Ma la dignità carceraria non si misura solo in metri quadrati. Per usare ancora le parole di don Mattè, esistono esigenze fondamentali spesso trascurate: “il silenzio”, necessario per “prendersi cura di sé” e “restare umani”; “il buio”, inteso come pausa dalla “sovrabbondanza di stimoli sensoriali”; “la bellezza”, fatta di “parole belle” e di riconoscimento del “bello e del buono”.
La dimensione affettiva rappresenta un altro aspetto cruciale per il mantenimento della dignità umana in carcere: “non c’è emozione più contundente nei colloqui con le persone detenute di quando mi sento dire: ‘Non ho nessuno che mi desideri. Non ho nessuno che mi aspetti’”.
Questi elementi, apparentemente secondari, dovrebbero costituire i pilastri essenziali per preservare l’umanità della persona ristretta. E invece oggi sono del tutto assenti nella quotidianità del carcere.
La speranza giubilare, tema centrale della Bolla papale, assume particolare significato nel contesto carcerario. Papa Francesco ricorda che “la speranza è quella che, per così dire, imprime l’orientamento, indica la direzione e la finalità dell’esistenza credente”, principio che dovrebbe guidare ogni intervento nel sistema penitenziario.
L’Anno Santo 2025 rappresenta dunque un’occasione per riflettere su forme di clemenza che, senza compromettere le esigenze di giustizia, possano costituire un segno di speranza per migliaia di detenuti che vivono in condizioni spesso degradanti nelle carceri del nostro Paese.
Gli atti di clemenza, storicamente legati ai Giubilei, sono espressamente invocati nella bolla giubilare, in particolare amnistia e indulto, che date le condizioni carcerarie attuali appaiono strumenti necessari per ristabilire condizioni di legalità costituzionale alla pena.
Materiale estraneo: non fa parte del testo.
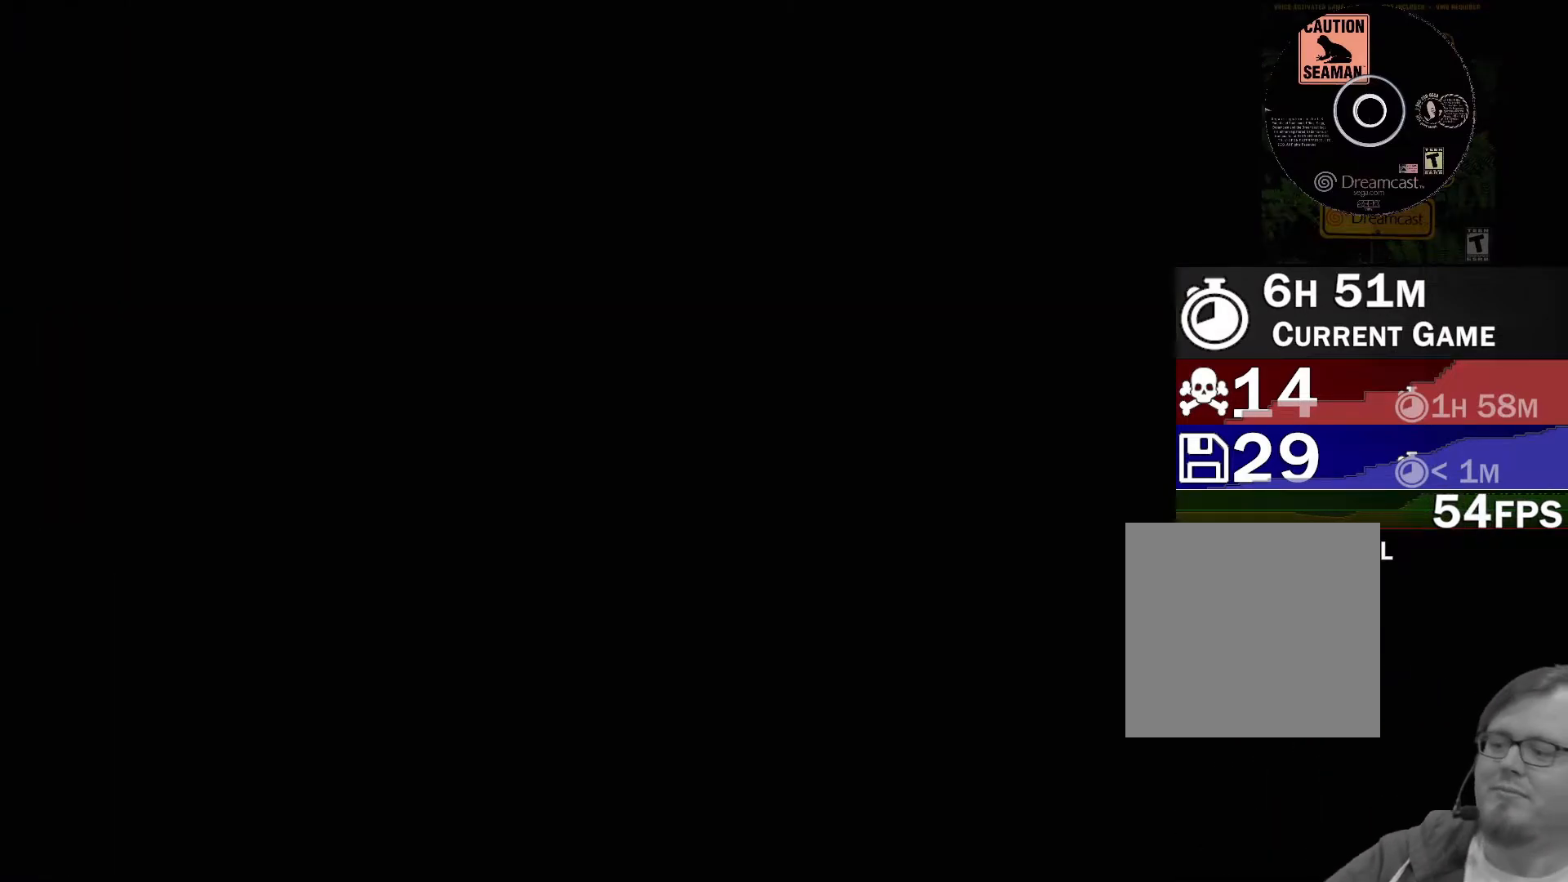
{"buttons": [], "left_stick": "center", "events": []}
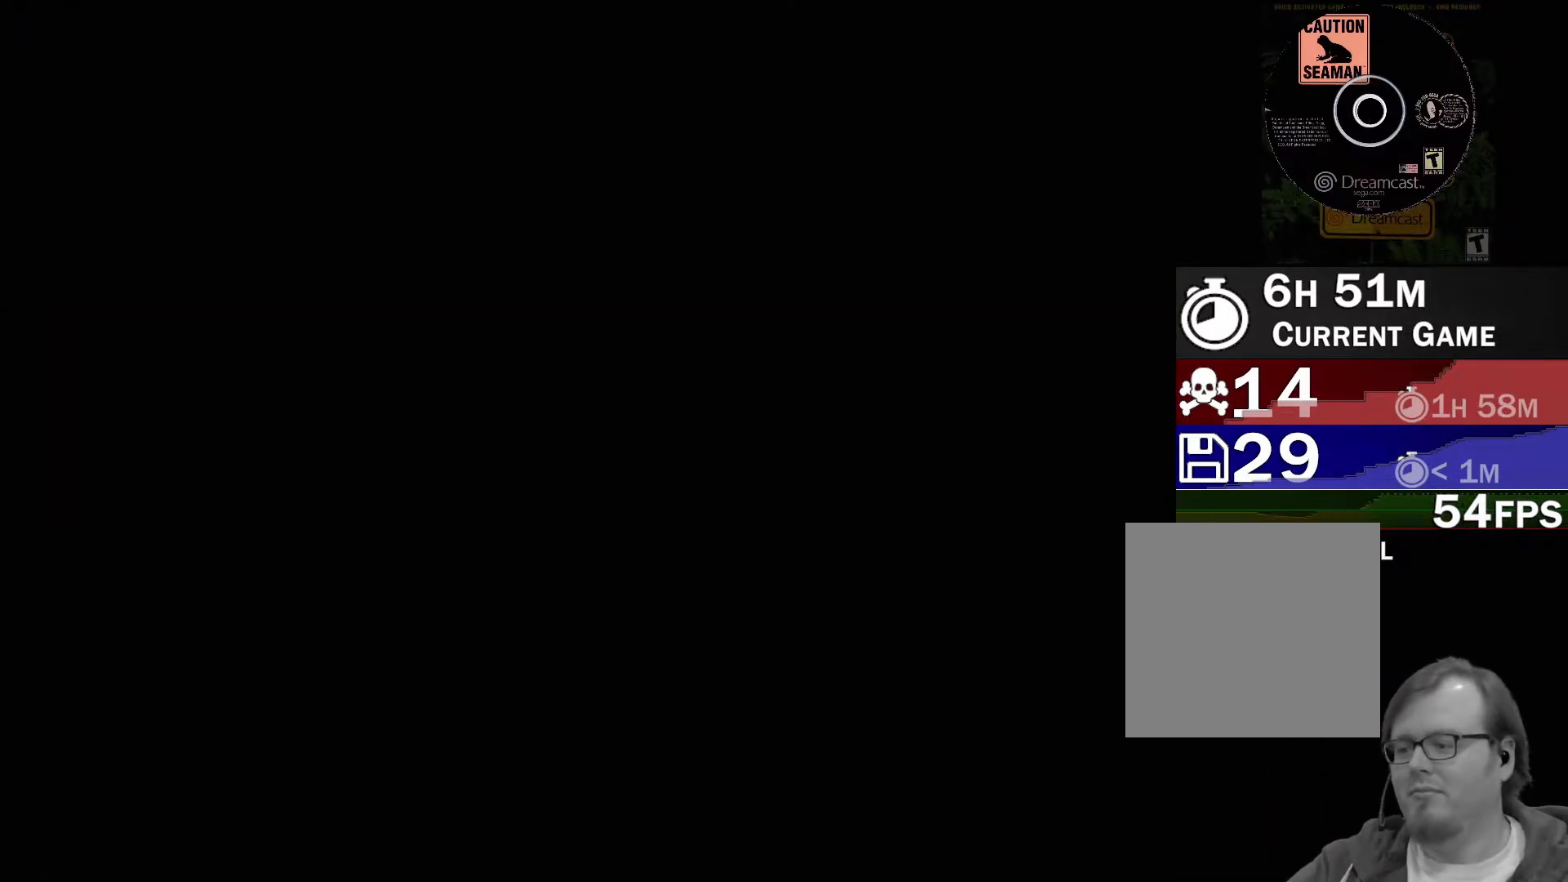
{"buttons": [], "left_stick": "center", "events": []}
Ma si possono anche pensare a forme diverse di benefici penitenziari: la liberazione anticipata speciale, le misure alternative alla detenzione, i programmi di giustizia riparativa rappresentano strumenti attraverso cui lo Stato può manifestare quella “misericordia” che, come ricorda la Bolla, “non è un sentimento passeggero, ma la forza dell’amore che sa trasformare e dare vita nuova”.
Tutto questo sembra oggi molto lontano dalle prospettive del decisore politico, che invece pare concentrarsi solo su interventi normativi indirizzati solo sul versante puramente repressivo.
La prospettiva cristiana non ignora le esigenze di giustizia, ma le inquadra in un orizzonte più ampio dove "la giustizia senza misericordia si trasforma in vendetta", come ammonisce Papa Francesco. L’equilibrio tra giustizia e misericordia richiede un sistema penitenziario che, pur mantenendo la funzione deterrente e retributiva della pena, non rinunci mai alla dimensione rieducativa e alla speranza di redenzione.
Dietro ogni sbarra vive un cuore che batte, una storia spezzata che attende di essere ricomposta, un’anima che grida silenziosamente la propria sete di redenzione. Il carcere può e deve trasformarsi da luogo di disperazione in santuario di speranza, dove ogni persona detenuta non sia vista solo come l’autore di un reato, ma come un figlio di Dio che ha smarrito la strada e chiede una mano per ritrovarla. Come ricorda la Bolla giubilare, "la speranza cristiana è quella che sa trasformare anche le situazioni più difficili in occasioni di grazia".
Ogni gesto di clemenza diventa allora un raggio di luce che squarcia le tenebre della disperazione, ogni atto di misericordia una carezza che ridona dignità a chi l’aveva perduta. Perché nessun essere umano è mai irrimediabilmente perduto, e anche nel cuore più indurito può rifiorire quella scintilla che ci rende tutti uniti nella comunità degli esseri umani, e dell’essere umani, in quella che dovrebbe essere una condivisa e comune speranza che la pena non sia solo afflizione ma anche riabilitazione.